Question

Resting axonal membrane is (a) Unpolarized (b) Unpolarized and more permeable to \(\mathrm{K}^{+}\) (c) Polarized and more permeable to \(\mathrm{Na}^{+}\) (d) Polarized and more permeable to \(\mathrm{K}^{+}\)

Short answer

The resting axonal membrane is polarized and more permeable to \(\mathrm{K}^{+}\), so the correct answer is (d).

Step-by-step solution

Understanding the Concept of Polarization

Polarization refers to the state of the membrane where there is a difference in electrical charge between inside and outside the membrane, which is maintained by the sodium-potassium pump.

Understanding the Concept of Permeability

Permeability refers to the property of the cell membrane which allows the certain molecules to pass through. Both sodium and potassium ions can pass through the axonal membrane, but the permeability differs based on the state of the membrane.

Observing the Resting State

During the resting state or the rest potential of axonal membrane, it remains polarized, meaning it has a charge difference across the membrane. Moreover, the membrane exhibits more permeability to \(\mathrm{K}^{+}\) ions than to \(\mathrm{Na}^{+}\) ions, as the potassium channels remain open while the sodium channels are mostly closed.

Key concepts

Membrane Polarization

In the context of the axonal membrane, polarization is crucial for nerve function. Polarization means that there's a difference in electrical charge across the membrane. The inside of the axon has a negative charge compared to the outside.
This is essential for signals to travel along nerves because it sets the stage for action potentials, which are the electricity-like signals that travel through neurons.
These differences in charges, known as membrane potential, are maintained by the sodium-potassium pump and various ion channels. By keeping a differential distribution of ions such as sodium (\(\text{Na}^+\)) and potassium (\(\text{K}^+\)), the membrane stays polarized.

• The inside of the membrane holds more potassium ions and proteins that carry a negative charge.
• The outside is richer in sodium ions, making it more positive.

The polarized state means the axonal membrane is ready to send an impulse at a moment's notice, which is critical for the rapid communication required within our nervous system.

Membrane Permeability

Membrane permeability refers to the ability of ions to cross the nerve cell membrane.
In the resting state, the axonal membrane shows selective permeability, which means it permits certain ions to pass through more easily than others.
This selectivity is vital for maintaining the resting potential and initiating action potentials when needed.
In particular, during the resting state:

• The membrane is more permeable to potassium ions (\(\text{K}^+\)). Potassium ions move easily across the membrane, largely through potassium channels, because it is crucial for maintaining the potential difference across the membrane.
• The membrane is less permeable to sodium ions (\(\text{Na}^+\)), as most sodium channels are closed during the resting state.

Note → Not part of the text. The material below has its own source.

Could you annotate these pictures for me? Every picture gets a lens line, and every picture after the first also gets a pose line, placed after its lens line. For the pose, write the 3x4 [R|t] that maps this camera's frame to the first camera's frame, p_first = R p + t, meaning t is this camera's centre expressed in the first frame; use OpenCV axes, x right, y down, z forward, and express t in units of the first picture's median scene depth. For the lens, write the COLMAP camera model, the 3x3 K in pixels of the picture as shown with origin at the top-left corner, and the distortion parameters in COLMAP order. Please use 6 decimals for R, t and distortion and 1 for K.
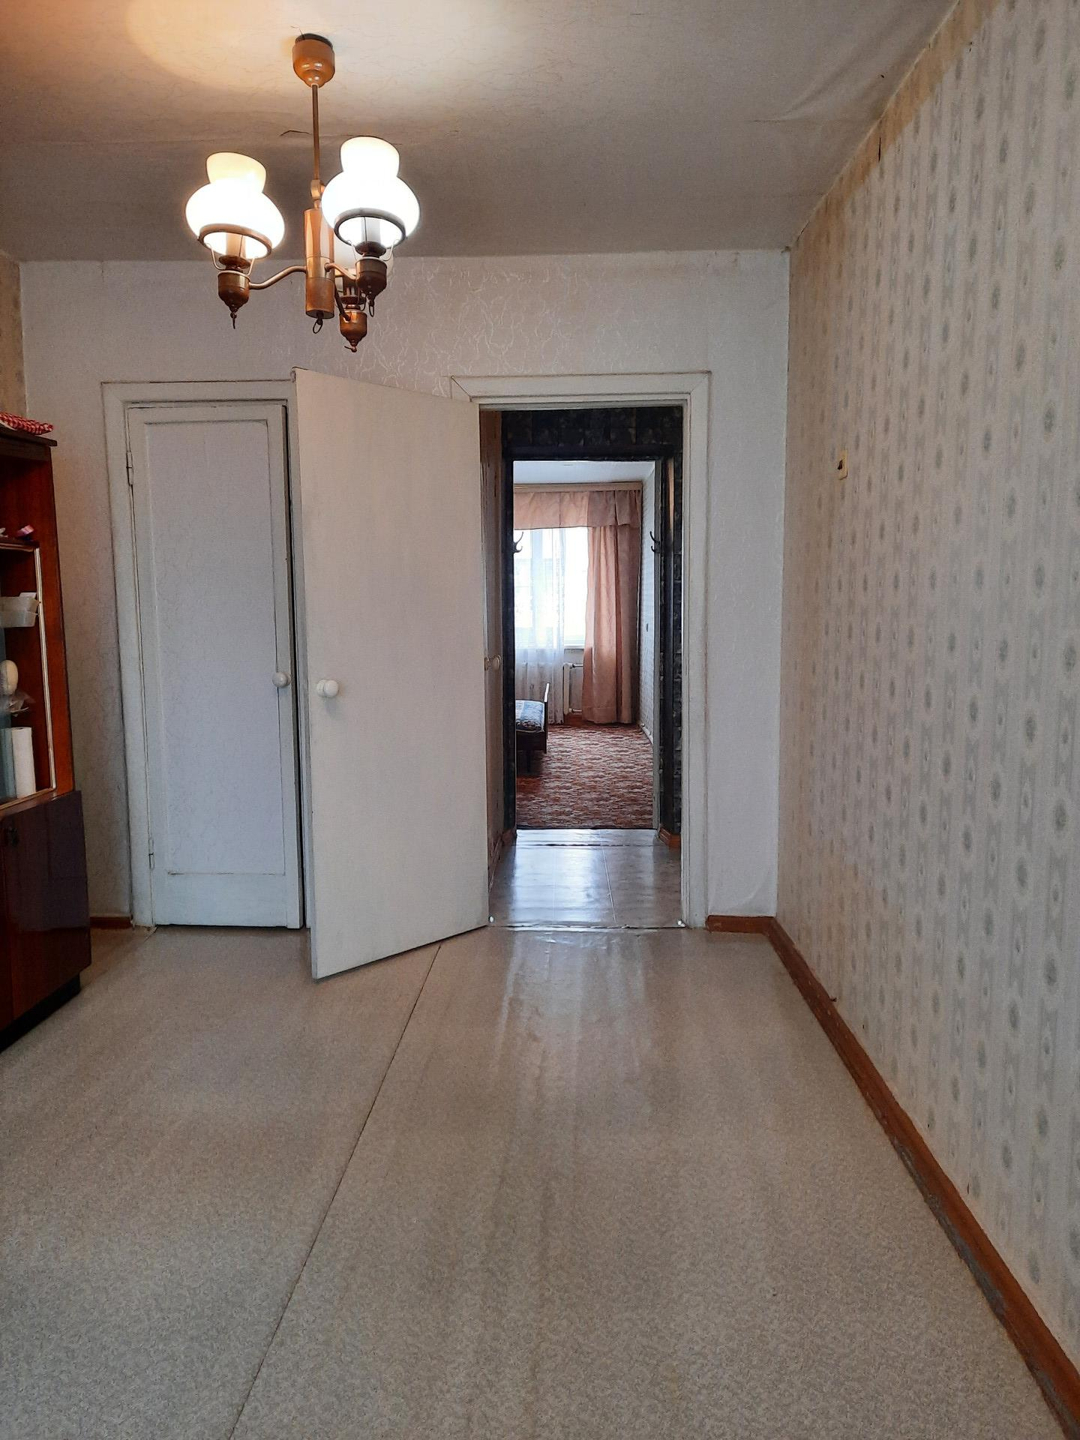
lens RADIAL K [[1045.8, 0, 544.5], [0, 1045.8, 709.1], [0, 0, 1]] dist [0.082052, -0.081053]
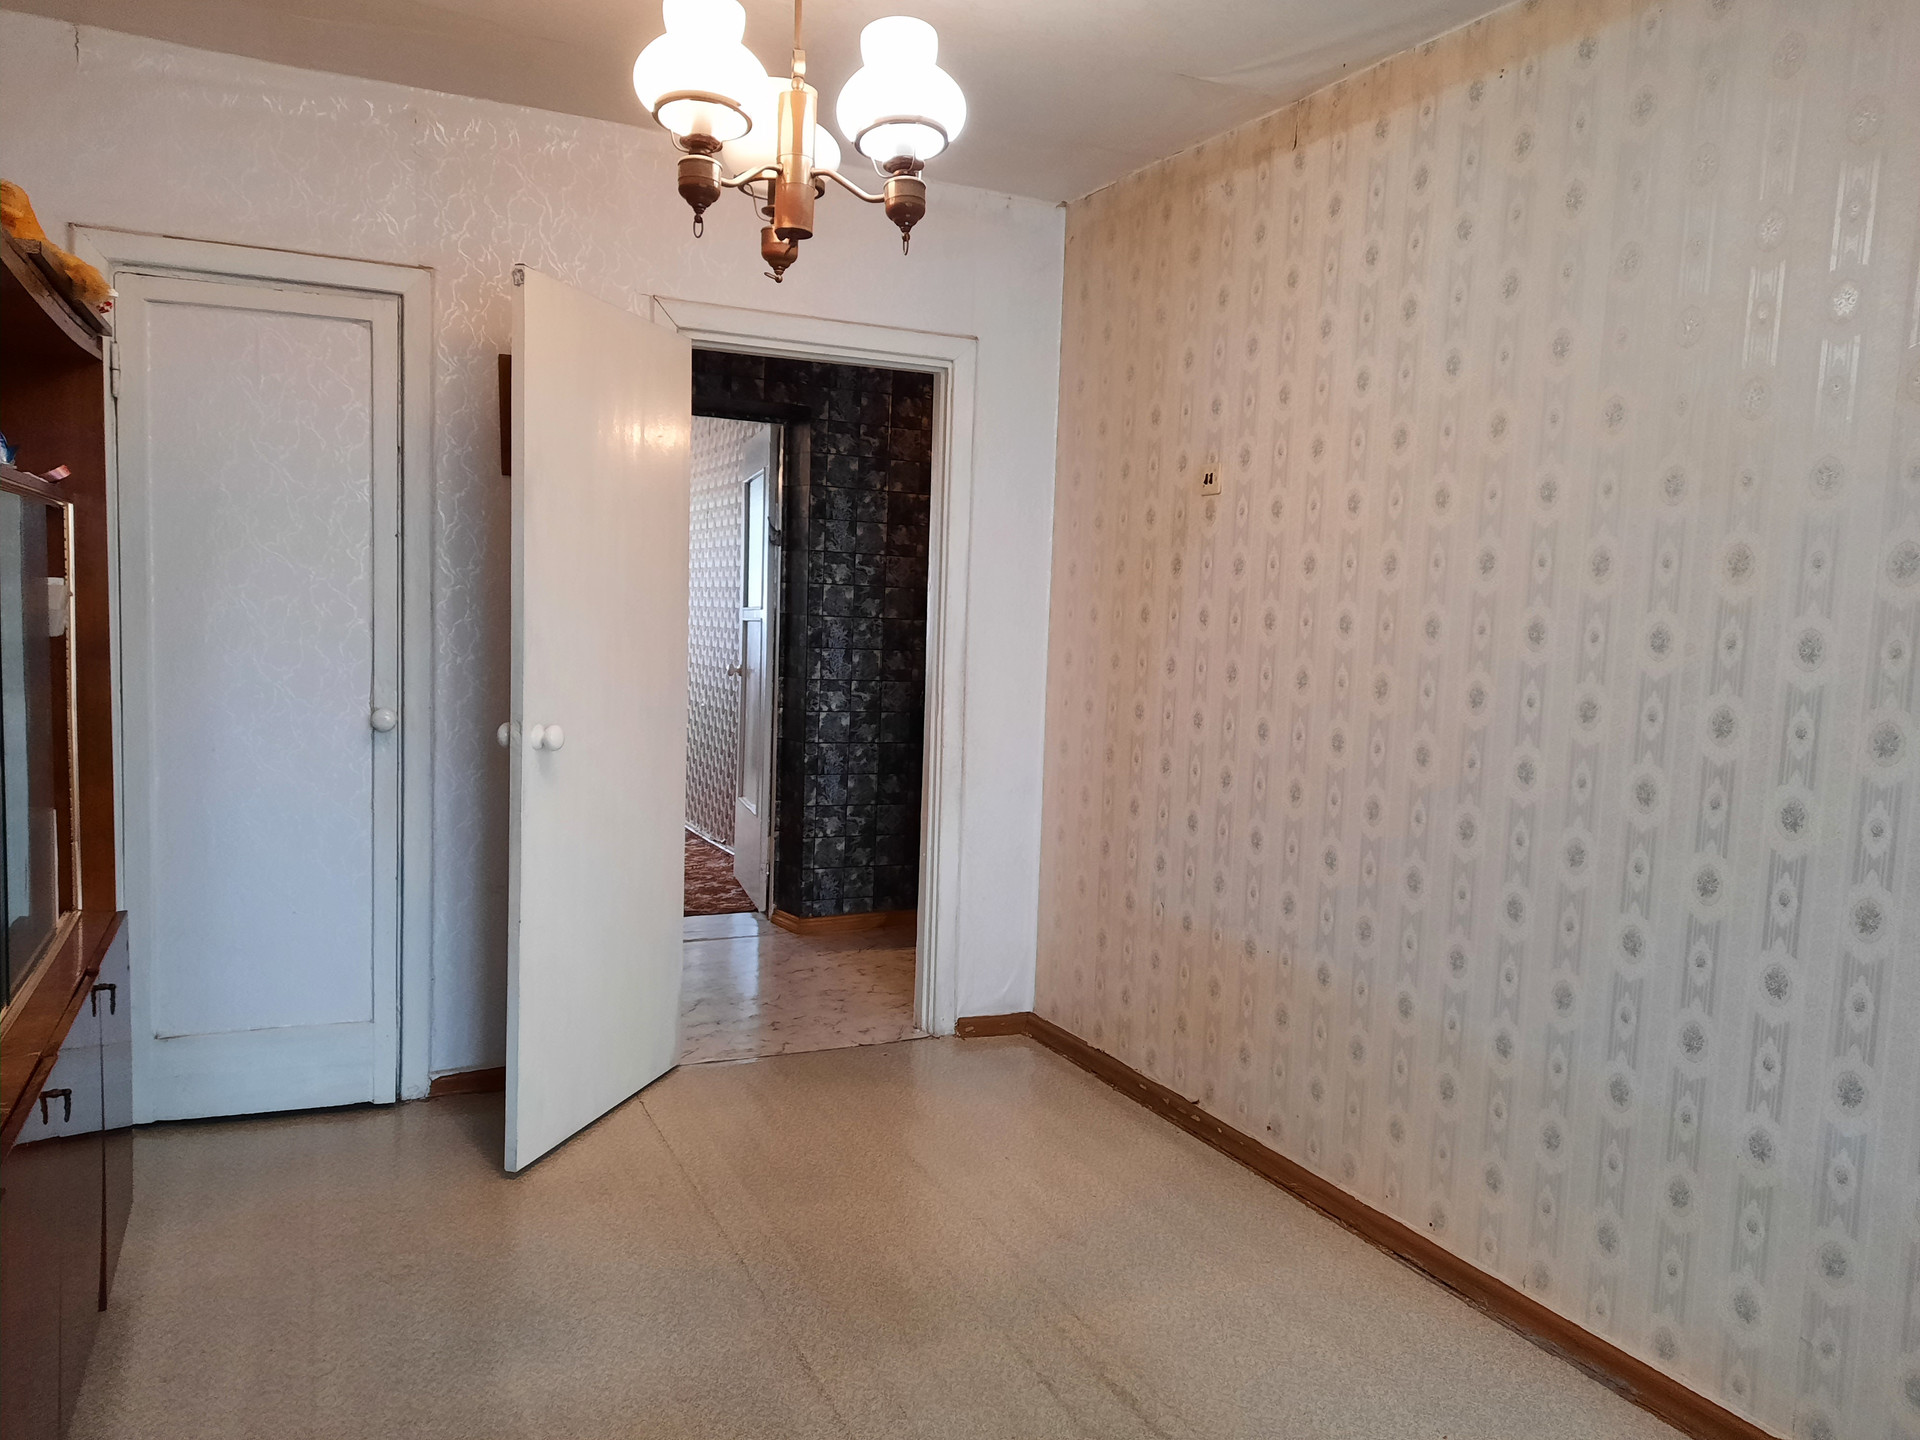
lens RADIAL K [[1394.4, 0, 971.5], [0, 1394.4, 710.2], [0, 0, 1]] dist [0.082052, -0.081053]
pose [[0.887230, 0.004902, 0.461301, -0.342770], [0.003016, 0.999861, -0.016425, -0.019341], [-0.461317, 0.015964, 0.887092, 0.061301]]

This set-up lets the axon rapidly switch from resting to active states by altering the permeability in response to signals, thereby allowing the neuron to convey information efficiently.

Sodium-Potassium Pump

The sodium-potassium pump is an essential cellular mechanism that maintains the polarization of the axonal membrane.
This pump is a type of active transport, meaning it requires energy to function, specifically ATP, the molecule cells use for energy.
The pump works by moving ions against their concentration gradients, which helps maintain a stable resting membrane potential.

• It actively transports three sodium ions (\(\text{Na}^+\)) out of the axon for every two potassium ions (\(\text{K}^+\)) it brings in. This activity ensures that the inside of the nerve cell remains negatively charged relative to the outside.
• The sodium-potassium pump is crucial because without it, the concentration gradients of these ions would disappear, and the nerve cell would be unable to generate action potentials.

By continuously working in the background, the pump stabilizes the internal environment of the nerve cell, enabling it to quickly respond to and recover from changes in membrane potential, such as those caused by nerve signals.